I told you a bit of this story yesterday, but God has been turning it into a lesson of sorts in my heart, so I wanted to share more of it with you today.
The drive from home to my speaking engagement on Saturday was just over an hour long, and for most of my drive, I talked to my mom on the phone. She kept pausing our conversation to tell me about the rain pouring over their home. I kept one eye in my rearview mirror and could see darker skies behind me, but the area above me was blissfully clear.
The weather in Ohio stayed beautiful throughout the lunch I shared with the ladies, and shortly before I got up to speak, I noticed rain falling outside the church windows. It fell harder, and the skies grew darker, and when I made my way to the podium at the front of the church and looked through the huge glass doors at the back of the church, a true storm had begun to rage.
I giggled nervously and confessed to the sea of ladies before me that I really didn't like storms...and if it got really bad and I dove under the altar...just to ignore me. I gripped the podium and launched into my speech, trying to keep my gaze inside the building and not outside.
I wore a lapel mic, and about halfway through my speech, it sparked and popped, and a moment later, a clap of thunder sounded over the church. I pushed ahead, even though the popping happened twice more, and I probably spoke faster in an attempt to get through the meat of the talk before the power went out or I got electrocuted.
By the time I finished talking, the storm had passed, and I talked with some of the ladies before walking out to my car and driving back home.

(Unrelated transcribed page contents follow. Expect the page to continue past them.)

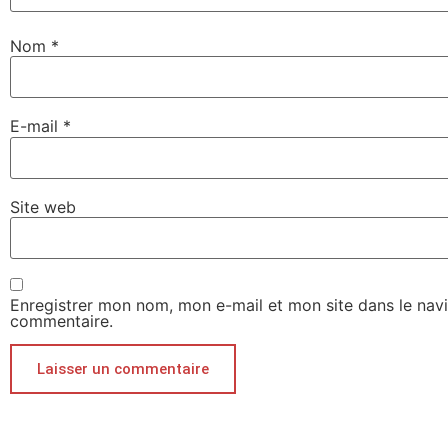
Nom
*
E-mail
*
Site web
Enregistrer mon nom, mon e-mail et mon site dans le nav
commentaire.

Right before I got up to speak, I'd gotten a weather alert text from home urging people to be safe in the wake of damaging winds in the area. I was thankful the winds hadn't blown so hard over the little church where I spoke and that I never encountered that particular storm as I navigated my way home through construction.
When I arrived at home, our grass was soaked, our plants watered, and a few small branches littered the backyard, proof of either a storm or a really fat squirrel.

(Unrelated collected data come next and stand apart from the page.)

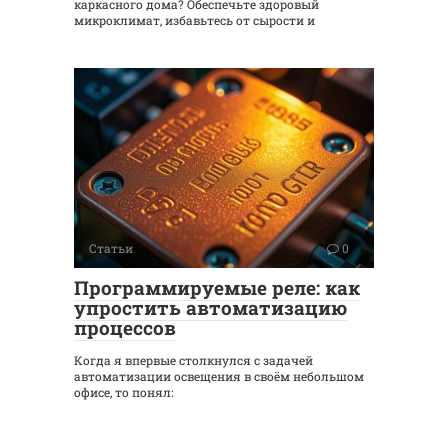
каркасного дома? Обеспечьте здоровый
микроклимат, избавьтесь от сырости и
Статьи
0
Программируемые реле: как
упростить автоматизацию
процессов
Когда я впервые столкнулся с задачей
автоматизации освещения в своём небольшом
офисе, то понял:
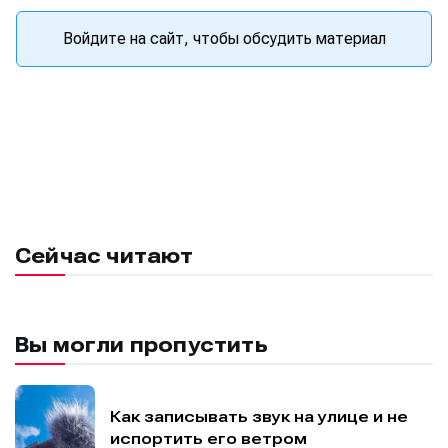
Войдите на сайт, чтобы обсудить материал
Сейчас читают
Вы могли пропустить
Как записывать звук на улице и не
испортить его ветром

But when we made our way through campus the next day, we saw a different view.
Amazingly, no significant damage done to that building, but what struck me most was this: The whole time I spoke, I was nervous about the storm outside, and racing to pray my way through my speech. And God was gracious to keep me calm as I spoke. But I had no idea, that entire time, the storm He protected me from even experiencing. It was a day I could have been home, hiding in the house as those winds swept over. Instead, I was miles from home, in a lesser storm, protected and safe as I served.

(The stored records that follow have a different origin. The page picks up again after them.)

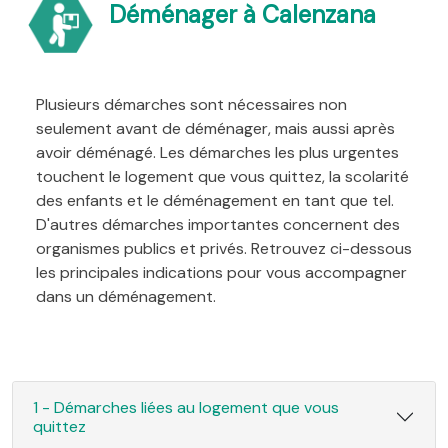
Déménager à Calenzana
Plusieurs démarches sont nécessaires non
seulement avant de déménager, mais aussi après
avoir déménagé. Les démarches les plus urgentes
touchent le logement que vous quittez, la scolarité
des enfants et le déménagement en tant que tel.
D'autres démarches importantes concernent des
organismes publics et privés. Retrouvez ci-dessous
les principales indications pour vous accompagner
dans un déménagement.
1 - Démarches liées au logement que vous
quittez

What a great reminder that the same is true of my life. While I've struggled through my share of storms, I have had no idea the storms He's protected me from....
3 hours ago
3 comments:
Well said (or written actually). What a great reminder that God gave to you regarding storms in your life. I need to remember that, too. Thanks for sharing.
AMEN!!!
And again, AMEN! From now on when I am experiencing storms, I will be thankful for the storms I've been shielded from.